▶ [読む文章]:
男組についてー2
漫画は大変な力を持っている。
荒唐無稽な設定で、あり得ない筋書きで、あり得ないアクションで話を展開して行きながら、書く側は読者へのメッセージを伝えることが出来るのだ。
それも、普通に文章などで伝えるより、はるかに強力に読者の心に訴えかける事が出来る。
それは画で刺激を与えて最初に感性に訴えかけるからだろう。
画で感性が高ぶっている状態では、生なメッセージも抵抗なく受け入れられてしまう。
さて、横山茂彦氏が
「男組の時代 番長たちが元気だった季節」名月堂書店刊
で取り上げてくださった、「男組」の論点について、話したい。
前にも記したが、私と横山茂彦氏の一致した論点は、「権力に対する闘い・抵抗」だ。
「男組」では流全次郎と神竜剛次との闘いが前面に出ているが、実は、その背後に「影の総理」という存在がある。
「影の総理」とはその名の通り、総理大臣の背後にいる存在で、総理大臣を動かしているものである。
実際に日本を動かしている権力・暴力装置のことである。
例えば現在、安倍晋三首相は一応首相として権力者であるように見えるが、実際はそうではない。
現実問題として、日本を動かしている権力とは、アメリカとアメリカに屈従することで利益を得ている政界、財界、官僚、言論機関、学者たち、なのだが、それを抽象的に一人の人間にしたのが、「影の総理」なのだ。
「男組」は「少年サンデー」という週刊少年漫画雑誌に掲載される漫画だから、基本的に娯楽作品である。面白いことが第一だ。
面白くないと読者は読んでくれない。読んでもらえなければ、幾ら自分の言いたいことを伝えたいと思っても、不可能だ。
私は子供の頃から漫画が大好きだったから、漫画の面白さとはどういうものかよく分かっていた。
だから、「男組」を書くときにも、かつて自分が夢中になった漫画のように書こうと思った。そうすれば読者もついて来てくれる。読者がついて来てくれれば、自分の言いたいメッセージをこめることが出来る。
池上遼一さんにも言ったことだが、「堀江卓風に行こう」と考えていた。
「堀江卓」というマンガ家は、1950代半ば過ぎから「矢車剣之助」などで人気を博した漫画家で、実に荒唐無稽で面白い漫画を書く作家だった。「矢車剣之助」の中では、「無限の弾数をもつ拳銃」や「戦車のように動く城」などという途方もない場面が出て来る。
実に全く荒唐無稽と言うしかないのだが、その荒唐無稽さが私達子どもの心を引きつけ、興奮させた。漫画の世界でなければ存在できない荒唐無稽さだ。

▶ [用意したデータ]:
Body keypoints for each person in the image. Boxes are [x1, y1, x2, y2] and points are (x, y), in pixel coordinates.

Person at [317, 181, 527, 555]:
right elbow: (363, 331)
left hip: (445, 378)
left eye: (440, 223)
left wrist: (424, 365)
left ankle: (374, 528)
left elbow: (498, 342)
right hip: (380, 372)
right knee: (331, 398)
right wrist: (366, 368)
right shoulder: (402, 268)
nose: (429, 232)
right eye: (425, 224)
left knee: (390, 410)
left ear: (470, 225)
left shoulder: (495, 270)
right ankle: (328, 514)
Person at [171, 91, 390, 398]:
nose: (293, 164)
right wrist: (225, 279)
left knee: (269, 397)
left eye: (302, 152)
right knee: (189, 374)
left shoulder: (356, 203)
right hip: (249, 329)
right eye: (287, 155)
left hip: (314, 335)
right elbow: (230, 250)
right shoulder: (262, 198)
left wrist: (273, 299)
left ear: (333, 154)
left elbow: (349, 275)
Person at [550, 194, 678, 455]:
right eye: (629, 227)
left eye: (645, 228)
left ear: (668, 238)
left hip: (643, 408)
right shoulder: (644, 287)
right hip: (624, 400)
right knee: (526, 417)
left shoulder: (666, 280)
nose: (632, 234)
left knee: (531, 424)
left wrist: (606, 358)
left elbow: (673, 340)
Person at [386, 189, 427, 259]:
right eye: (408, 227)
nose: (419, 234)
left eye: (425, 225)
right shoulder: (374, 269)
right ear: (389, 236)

...

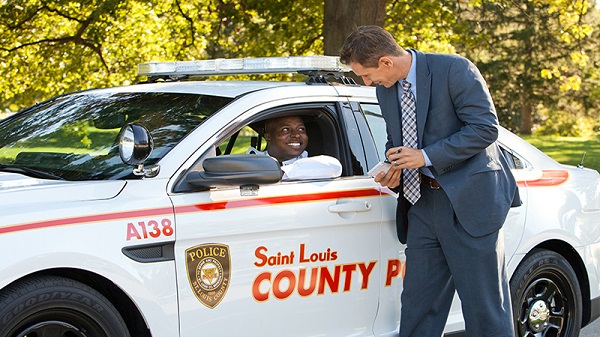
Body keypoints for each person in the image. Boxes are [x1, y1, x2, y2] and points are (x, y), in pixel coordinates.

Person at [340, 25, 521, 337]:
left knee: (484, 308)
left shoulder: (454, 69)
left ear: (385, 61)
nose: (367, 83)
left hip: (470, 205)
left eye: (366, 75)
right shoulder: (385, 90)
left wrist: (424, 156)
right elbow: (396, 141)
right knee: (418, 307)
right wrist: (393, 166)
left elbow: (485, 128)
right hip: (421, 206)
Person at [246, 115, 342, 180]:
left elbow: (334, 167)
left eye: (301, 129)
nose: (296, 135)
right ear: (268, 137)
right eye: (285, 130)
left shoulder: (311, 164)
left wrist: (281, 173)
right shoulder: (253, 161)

▶ [理解度チェック]:
(A) 「男組」についての文章では、筆者と横山茂彦氏の一致した論点は何だとされていますか。
(B) 「男組」についての文章を、最後の文のあとから書き進めてください。
行はどれも使わなくてかまいません。

▶ [答え合わせ]:
(A) 「権力に対する闘い・抵抗」です。

(B)
「男組」は不思議な漫画で、あれこれ手を変え品を変え、男同士が戦う場面を作り上げているが、主人公の流全次郎と敵役の神竜剛次が戦う場面では、それぞれの意見を相手にぶつけ合うのだ。
横山茂彦さんは、次のように書いている。(「男組の時代」P80)
「『男組』はきわめてメッセージ性のつよい作品である。神竜剛次と流全次郎が一騎討ちをしながら、いや、激しく演説しながら一騎討ちをする。」
「男組」全編を通して、基本的な図式は、流全次郎と神竜剛次の闘いなのだが、闘いながら、政治について、大衆について、目指す社会の形態について、自分の考えを相手にぶつけ合うのだ。
二人の言葉は極めて生なものである。
普通の状態でそんな生なことを言われては白けてしまって、とても、まともに聞くことは出来ないのだが、これが、荒唐無稽な設定の漫画の中だと、あまり抵抗なく聞けてしまうのだから不思議だ。
流全次郎と神竜剛次は人間と社会のあり方についての考え方が違う。
神竜剛次は次のように言う。
「大衆は豚だ。奴らは人より多くエサを貰おうと、人を押しのけたりするが、真理や理想のために戦ったりしない。
豚を放っておくと社会全体を豚小屋のように汚らしくてしまう。この社会はすでに汚されてしまった。高貴な人間のための理想社会に建て直す必要がある。
豚に人間の言葉をかけてやっても無駄だ。豚に必要なのはムチだ。ムチで叩いて分からせてやるのだ。」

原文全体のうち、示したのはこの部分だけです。